Akhirnya, mereka dipertemukan kembali, dan sepakat menikah setahun setelahnya.
Mendengar
cerita itu, mata Rista yang menatap kosong mulai berkaca-kaca. Tak lama,
tetesan air mata tergelincir di pipinya.
“Ada
apa Non Rista menangis? Ceritanya menyedihkan ya?” tanya Irsan.
“Tidak
apa-apa Om. Aku hanya ingat teman baikku, yang pernah membaca cerita serupa itu
untukku. Namanya Bondan. Tapi seingatku, ceritanya tak mengharukan waktu ia
membacakannya. Ending-nya
menjengkelkan malah. Om tidak mengarang-ngarang ceritanya kan?” tanya Rista.
“Tidak
mungkinlah aku mengarang-ngarang ceritanya Non. Aku tak punya bakat mengarang
cerita,” pungkas Irsan.
Irsan
ikut bersedih melihat Rista menangis. Tak mungkin disadari Rista.
***
Enam
bulan setelahnya, sekitar setahun setelah Rista hidup dalam dunia yang gelap
total, ia akhirnya menjalani operasi mata. Ia mendapatkan donor mata. Ini adalah
kesempatan baik untuknya, kembali melihat kenyataan dunia yang hanya bisa
dikhayalkannya. Ia akan kembali menikmati lingkungan rumah dan kampus, mengamati
perubahan wajah keluarganya, termasuk mencocokkan wajah Irsan dengan apa yang
ia bayangkan. Ia merasa penasaran dengan lelaki yang hampir setahun setia
menemani hari-harinya itu.
Hari
terus berganti. Berselang dua bulan, tibalah saatnya Rista kembali membuka
matanya dan melihat dunia.
“Bagaimana
Nak, kamu bisa melihat kami kan?” tanya sang ibu was-was, selepas perban yang
menutup mata Rista tersingkap.
Rista
yang duduk bersila di atas kasur, berbalik ke arah suara, di samping kananya. Ia
mulai menerawang anggota keluarga kecilnya. Senyuman pun mulai merekah di
wajahnya. “Ibu…. Iya, aku bisa melihat ibu, ayah, dan adik. Alhamdulillah, kini aku bisa melihat lagi.

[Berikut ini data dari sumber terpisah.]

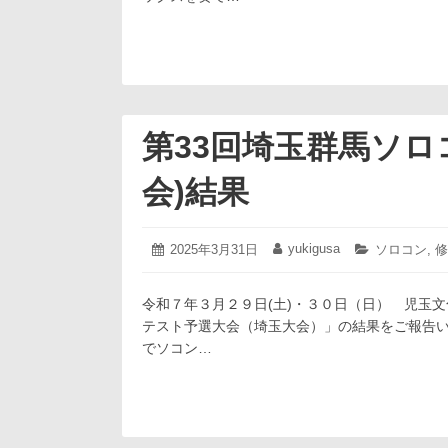
第33回埼玉群馬ソロ
会)結果
2025
yukigusa
投
2025年3月31日
投
カ
ソロコン
,
修
年
稿
稿
テ
3
日:
者:
ゴ
月
令和７年３月２９日(土)・３０日（日） 児玉
リ
31
ー:
テスト予選大会（埼玉大会）」の結果をご報告い
日
でソコン…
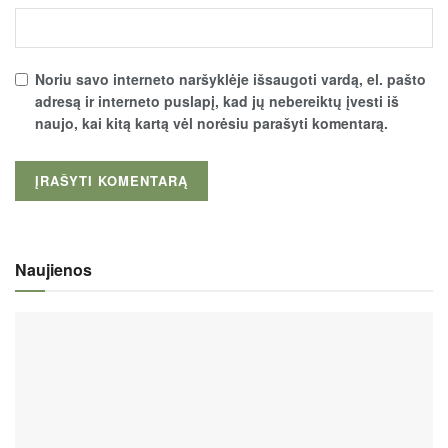
Noriu savo interneto naršyklėje išsaugoti vardą, el. pašto
adresą ir interneto puslapį, kad jų nebereiktų įvesti iš
naujo, kai kitą kartą vėl norėsiu parašyti komentarą.
Naujienos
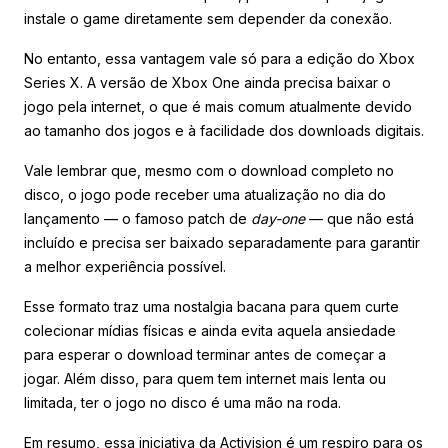
instale o game diretamente sem depender da conexão.
No entanto, essa vantagem vale só para a edição do Xbox
Series X. A versão de Xbox One ainda precisa baixar o
jogo pela internet, o que é mais comum atualmente devido
ao tamanho dos jogos e à facilidade dos downloads digitais.
Vale lembrar que, mesmo com o download completo no
disco, o jogo pode receber uma atualização no dia do
lançamento — o famoso patch de
day-one
— que não está
incluído e precisa ser baixado separadamente para garantir
a melhor experiência possível.
Esse formato traz uma nostalgia bacana para quem curte
colecionar mídias físicas e ainda evita aquela ansiedade
para esperar o download terminar antes de começar a
jogar. Além disso, para quem tem internet mais lenta ou
limitada, ter o jogo no disco é uma mão na roda.
Em resumo, essa iniciativa da Activision é um respiro para os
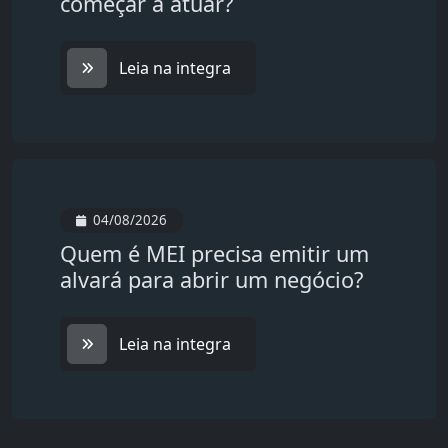
começar a atuar?
Leia na integra
04/08/2026
Quem é MEI precisa emitir um
alvará para abrir um negócio?
Leia na integra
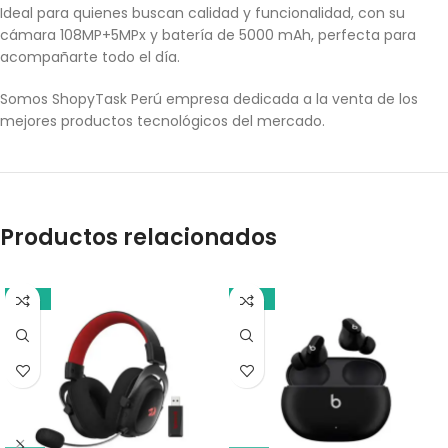
Ideal para quienes buscan calidad y funcionalidad, con su
cámara 108MP+5MPx y batería de 5000 mAh, perfecta para
acompañarte todo el día.
Somos ShopyTask Perú empresa dedicada a la venta de los
mejores productos tecnológicos del mercado.
Productos relacionados
-18%
-10%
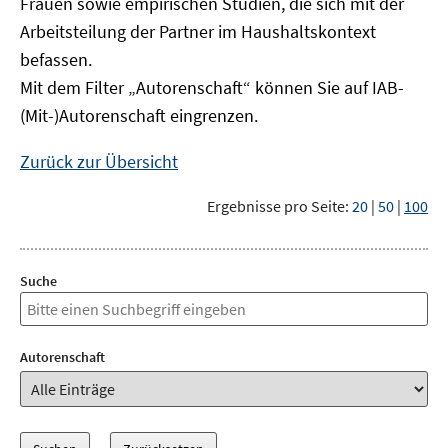
Frauen sowie empirischen Studien, die sich mit der
Arbeitsteilung der Partner im Haushaltskontext
befassen.
Mit dem Filter „Autorenschaft“ können Sie auf IAB-
(Mit-)Autorenschaft eingrenzen.
Zurück zur Übersicht
Ergebnisse pro Seite:
20
|
50
|
100
Suche
Autorenschaft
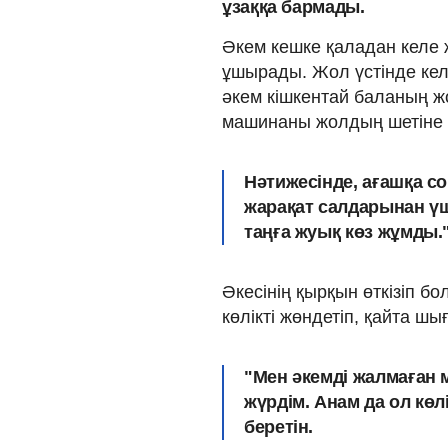
ұзаққа бармады.
Әкем кешке қаладан келе 
ұшырады. Жол үстінде кел
әкем кішкентай баланың жо
машинаны жолдың шетіне 
Нәтижесінде, ағашқа с
жарақат салдарынан үш
таңға жуық көз жұмды
.
Әкесінің қырқын өткізіп б
көлікті жөндетіп, қайта шы
"
Мен әкемді жалмаған м
жүрдім
.
Анам да ол көлі
беретін.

Terima kasih Ibu,” tutur Rista yang masih menangis tersedu, sambil memeluk
ibunya.
Suasana
haru pun menyelimuti mereka.
“Irsan
mana?” tanya Rista lagi.
“Itu
dia,” tunjuk ayahnya ke arah belakang Rista.
Rista
pun berbalik, dan tak melihat wajah orang asing sesuai ingatannya. Ia hanya
terkejut melihat Bondan dan orang tuanya berdiri di depannya sambil tersenyum.
“Bondan….
Jadi…. Jadi selama ini kau adalah Irsan?” tanyanya secara terbata-bata.
Wajahnya tampak penasaran, seperti ingin jawaban singkat secepatnya.
Bondan
hanya tersenyum, lalu menggenggam tangannya. Ia menyimpan harapan, semoga gubahan
cerita pendeknya yang pernah ia bacakan untuk Rista semasih melihat dalam gelap, menjadi kisah nyata.